[
https://issues.apache.org/jira/browse/TRAFODION-1562?page=com.atlassian.jira.plugin.system.issuetabpanels:comment-tabpanel&focusedCommentId=15812592#comment-15812592
]
Sandhya Sundaresan commented on TRAFODION-1562:
-----------------------------------------------
The VSBB operator into the base table in this case is restricted by the fact
that it has inlined actions and it can produce outputs. The suggestion is to
enhance the upsert operator to be allowed to use VSBB even if outputs are
produced.
Capturing the email discussions here :
----------------------------------------------------------
From: Selva Govindarajan
Sent: Monday, January 9, 2017 4:58 AM
To: Suresh Subbiah <[email protected]>; Sandhya Sundaresan
<[email protected]>
Subject: Re: VSBB upsert issue for base table upsert...
Thanks Suresh for the detailed explanation. Now it makes sense to me. Yes.
there is no return row concept for UPDATE/UPSERT/DELETE.
As you said before in this thread, the query in question needs to be checked if
it needs to produce outputs. If it produces output unnecessarily it needs to be
fixed. We can also work on the concept of return row concept even in needs to
produces output to improve performance.
Selva
________________________________________
From: Suresh Subbiah
Sent: Saturday, January 7, 2017 9:41:50 AM
To: Selva Govindarajan; Sandhya Sundaresan
Subject: RE: VSBB upsert issue for base table upsert...

__PROVIDED INFORMATION__
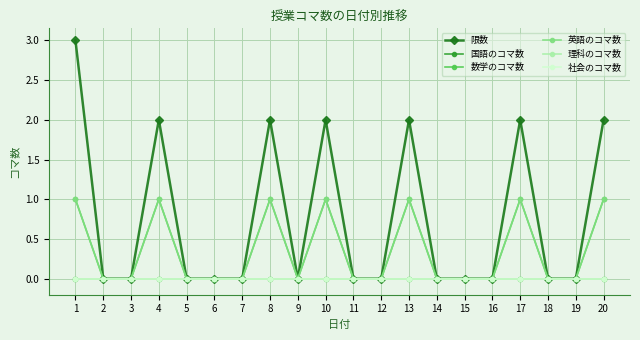

Reading left to right, transcribe all the data shown in this chart.

限数: 1=3	2=0	3=0	4=2	5=0	6=0	7=0	8=2	9=0	10=2	11=0	12=0	13=2	14=0	15=0	16=0	17=2	18=0	19=0	20=2
国語のコマ数: 1=0	2=0	3=0	4=0	5=0	6=0	7=0	8=0	9=0	10=0	11=0	12=0	13=0	14=0	15=0	16=0	17=0	18=0	19=0	20=0
数学のコマ数: 1=1	2=0	3=0	4=1	5=0	6=0	7=0	8=1	9=0	10=1	11=0	12=0	13=1	14=0	15=0	16=0	17=1	18=0	19=0	20=1
英語のコマ数: 1=1	2=0	3=0	4=1	5=0	6=0	7=0	8=1	9=0	10=1	11=0	12=0	13=1	14=0	15=0	16=0	17=1	18=0	19=0	20=1
理科のコマ数: 1=0	2=0	3=0	4=0	5=0	6=0	7=0	8=0	9=0	10=0	11=0	12=0	13=0	14=0	15=0	16=0	17=0	18=0	19=0	20=0
社会のコマ数: 1=0	2=0	3=0	4=0	5=0	6=0	7=0	8=0	9=0	10=0	11=0	12=0	13=0	14=0	15=0	16=0	17=0	18=0	19=0	20=0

__THE PROBLEM__
Write the next part of the VSBB upsert email thread, picking up right after its last line. The material plays no part in what you are asked to do.

__YOUR RESPONSE__
Hi Selva,
I hope I am looking at the correct method. I don’t see anything in
ExHbaseAccessUpsertVsbbSQTcb::work() that will copy a subset of columns from
newly inserted row into the up_queue entry. In Seaquest days, there used to be
a project expression that did this.
Now, ExHbaseAccessSQRowsetTcb::work() does have a RETURN_ROW state. From a
quick read it looks like this is called only for select and not for
update/delete.
As you said before, it maybe a quick extension to create the up-queue row for
upserts. The row after all does not come from HBase, we have it the work
method, so we should be able to associate a returned row, with each input row
synthesized.
Thanks
Suresh
From: Selva Govindarajan
Sent: Saturday, January 7, 2017 8:47 AM
To: Suresh Subbiah <[email protected]>; Sandhya Sundaresan
<[email protected]>
Subject: Re: VSBB upsert issue for base table upsert...
Hi Suresh,
It is not clear to me why upsert can't be VSBB even if it produces output. Can
you please elaborate? Isn't the output produced a part of the tuple of the
queue entry. Anoop also mentioned that it can't be VSBB if it produces output
for delete when I showed it to him.
Selva
________________________________________
From: Suresh Subbiah
Sent: Friday, January 6, 2017 2:36 PM
To: Sandhya Sundaresan
Cc: Selva Govindarajan
Subject: RE: VSBB upsert issue for base table upsert...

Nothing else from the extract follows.